Since I started with a medical analogy, some might want to call this a “triage” approach. This term fits in some ways but not in others.  In both cases, the focus is on allocating resources in cost-effective ways. The higher-performing teachers get less attention just as healthier patients do.  On the other hand, there is a difference between this approach and medical triage, as the latter entails devoting few resources to those who are least likely to make it. Instead, part of this point is to collect more information on these struggling teachers so that personnel decisions can be made with confidence and in keeping with legal requirements.

The screening approach certainly wouldn’t solve all the problems with the new teacher evaluation systems. The choice of additional measures beyond value-added, and the implementation of these measures, are critical. So are the ways in which the evaluations are used in personnel decisions.

Value-added measures have played a valuable role in sparking this important debate, but they need not do all the heavy lifting for our reformed teacher evaluation systems. We need more than a number, but a process for identifying low-performing teachers and helping them get better.

- Douglas Harris


17 Comments posted so far

  • Kudos to Dr. Harris for providing a clear approach as to how data can be used to drive improvement, and for acknowledging and addressing the political challenges of implementing teacher evaluation reforms.

    Comment by Cara
    November 28, 2012 at 10:43 AM
  • This is a slightly more palatable approach, but I reject the medical analogy. Medical tests are so narrow and so simple. The classroom is a thoroughly dynamic combination of dozens of people, and dozens of factors known and unknown – and it differs each year. I am hardly reassured by the fact that economists find enough patterns in the data to rationalize the use of measures that are neither valid nor reliable, and then reassure teachers that everything will be okay. As it applies to my own subject area (HS English), the use of VAM could not even attempt to measure most of what I teach, because the tests are simply that awful – and we can’t even look at the tests in order to determine their potential (unlikely) usefulness in improving teaching. Let’s dispense with VAM for evaluation and dedicate our time and energy to developing and constantly improving evaluation methods that enjoy greater support among those engaged in the work. After all, none of the top schools or systems in the world got there by using VAM for evaluation.
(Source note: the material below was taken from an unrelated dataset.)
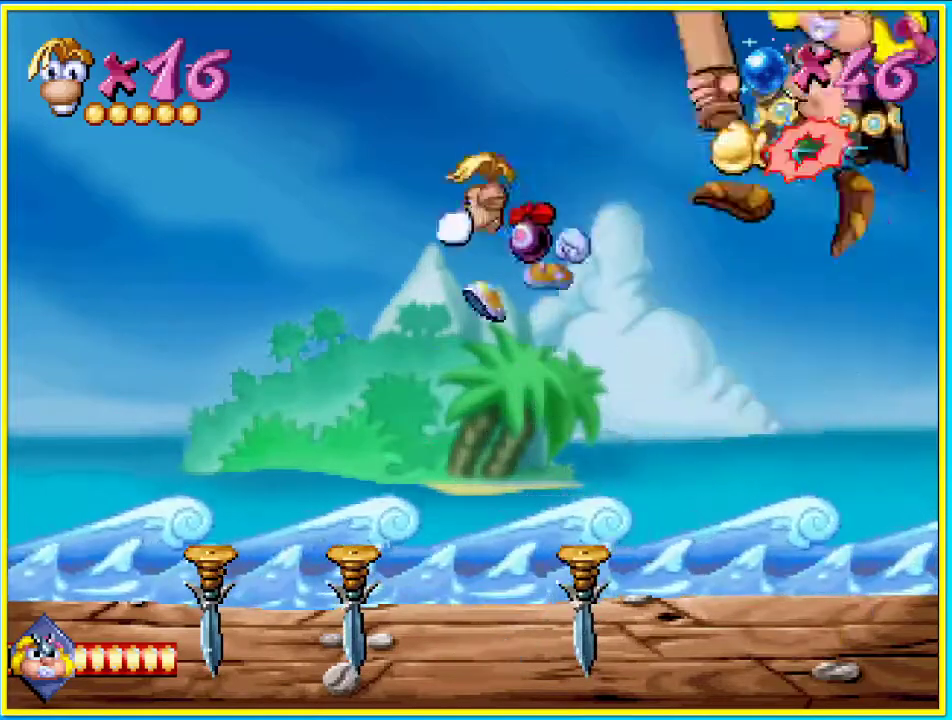
{"buttons": ["DPAD_DOWN"], "left_stick": "center", "right_stick": "center", "events": [[436, "DPAD_DOWN", "down"], [436, "DPAD_LEFT", "up"]]}
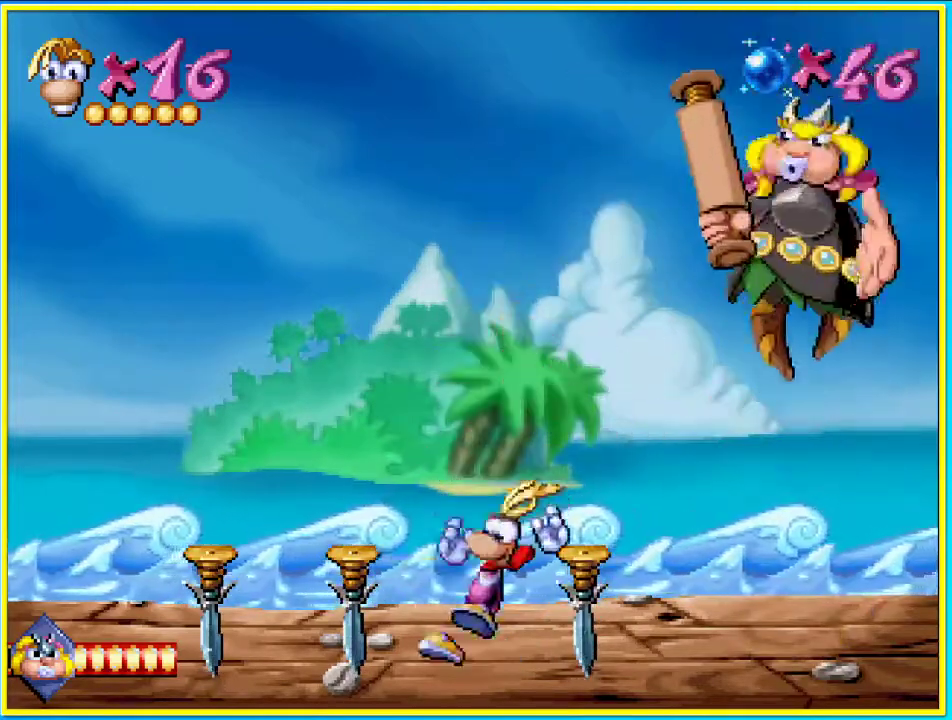
{"buttons": ["DPAD_DOWN"], "left_stick": "center", "right_stick": "center", "events": []}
    Comment by David B. Cohen
    November 28, 2012 at 11:28 AM
  • Something to consider when using two different measures and treating ‘failure’ (or whatever one wants to call it) as low performance on either measure is that you increase the false positive rate (i.e., a teacher isn’t performing poorly despite one poor measurement). If there is a cost to overestimating poor performance (e.g., administrative time, teacher demoralization, etc.), this would seem to be a problem.

    November 28, 2012 at 1:51 PM
  • Dr. Harris’ system is an improvement, but it’s mostly for the PR-ish reason that it’s easy to understand and doesn’t come with accompanying rhetoric designed to scare teachers. As for the key reason of ensuring balance — #3 on the list — most current systems do in fact “ensure that value-added measures are never the primary determinants of high-stakes personnel decisions.” That’s why value-added measures generally make up less than 40% of an evaluation. If you don’t perform poorly on the other 60%-90%, you’re not going to lose your job.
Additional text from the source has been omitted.